I have explained so far why, in my opinion, media cannot desensitize young people to violence or teach them violent behavior. Now I will refer specifically to video games and I will explain why I think that they not only are harmless, but also that they may have some positive effects on young people.

Video games are considered a part of low culture but, as I see it, they are here to serve a need; the need for a substitute for the lost physical activity in modern society. Video games are actually simulated physical activity, where the player is not doing the muscles part of action but only the brain part of it. Every kind of action can be found there but, our discussion being about violence, I will refer to fighting games in particular.
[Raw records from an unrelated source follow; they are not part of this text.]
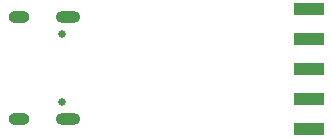
<source format=gbr>
%TF.GenerationSoftware,KiCad,Pcbnew,8.0.4*%
%TF.CreationDate,2024-08-06T21:58:01+07:00*%
%TF.ProjectId,cp2104-pd-source-v01,63703231-3034-42d7-9064-2d736f757263,rev?*%
%TF.SameCoordinates,Original*%
%TF.FileFunction,Soldermask,Bot*%
%TF.FilePolarity,Negative*%
%FSLAX46Y46*%
G04 Gerber Fmt 4.6, Leading zero omitted, Abs format (unit mm)*
G04 Created by KiCad (PCBNEW 8.0.4) date 2024-08-06 21:58:01*
%MOMM*%
%LPD*%
G01*
G04 APERTURE LIST*
%ADD10C,0.650000*%
%ADD11O,2.100000X1.000000*%
%ADD12O,1.800000X1.000000*%
%ADD13R,2.500000X1.000000*%
G04 APERTURE END LIST*
D10*
%TO.C,J1*%
X124206000Y-57212000D03*
X124206000Y-62992000D03*
D11*
X124706000Y-55782000D03*
D12*
X120526000Y-55782000D03*
D11*
X124706000Y-64422000D03*
D12*
X120526000Y-64422000D03*
%TD*%
D13*
%TO.C,J4*%
X145097000Y-65278000D03*
X145097000Y-62738000D03*
X145097000Y-60198000D03*
X145097000Y-57658000D03*
X145097000Y-55118000D03*
%TD*%
M02*

</source>
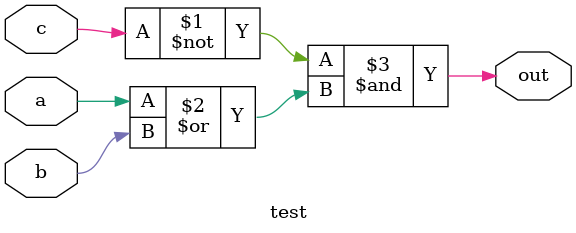
<source format=v>

module test ( 
    a, b, c,
    out  );
  input  a, b, c;
  output out;
  assign out = ~c & (a | b);
endmodule



</source>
Titles like: Streetfighter, Medal of Honor: Allied Assault, Grand Theft Auto, Doom, Blade of Darkness, Alien vs Predator are indicative of their content. In all these games the player is required to fight, outsmart, and defeat an enemy. The enemy is usually human (soldiers, spies, gangsters, knights, evil people) but there are also aliens, ghosts, creatures and other things. Every possible form of fighting is used; martial arts, gun fighting, air fighting, submarine fighting, spacecraft fighting, anything we can imagine. Yet all this mayhem has nothing to do with violence. Violence means harm, pain, suffering. There are no such elements in video games. The pain is never shown and the victim can be completely run over and then pop back up without harm. The characters do not look realistic either by technical or by artistic standards. They are not given a substantial personality and they lack real life motivations and emotions. They remind more of toys than of living creatures. The player cannot get emotionally involved (nobody cries when playing Max Payne, although the game’s story is supposed to be very tragic). The whole thing is a juggling experience rather than one of watching a movie. After all, the game is there to be played, not to be watched, and fighting is just an excuse for practicing quick response, accuracy, strategy, and other skills. But if it was to be watched, one would see in it images, colors, motion, speed, sounds, special effects and music; definitely not violence and pain. In the few instances were gore is shown, an imitation of the unrealistic choreography like violent scenes of action films is obvious (in real life, people do not explode screaming when shot). In any case, the result of all this “violent” experience is a happy player who has had a very good time testing his reflexes and practicing various skills, while at the same time, nobody got hurt, nobody got sad, nobody lost anything.

By this, I don’t mean that simulated violence is a good or even acceptable subject for games or films, but this is a completely different matter having to do with the poverty of original ideas and the inadequacy of dominant value systems, characteristic of our society, not with the mechanisms behind insensitive or violent behavior.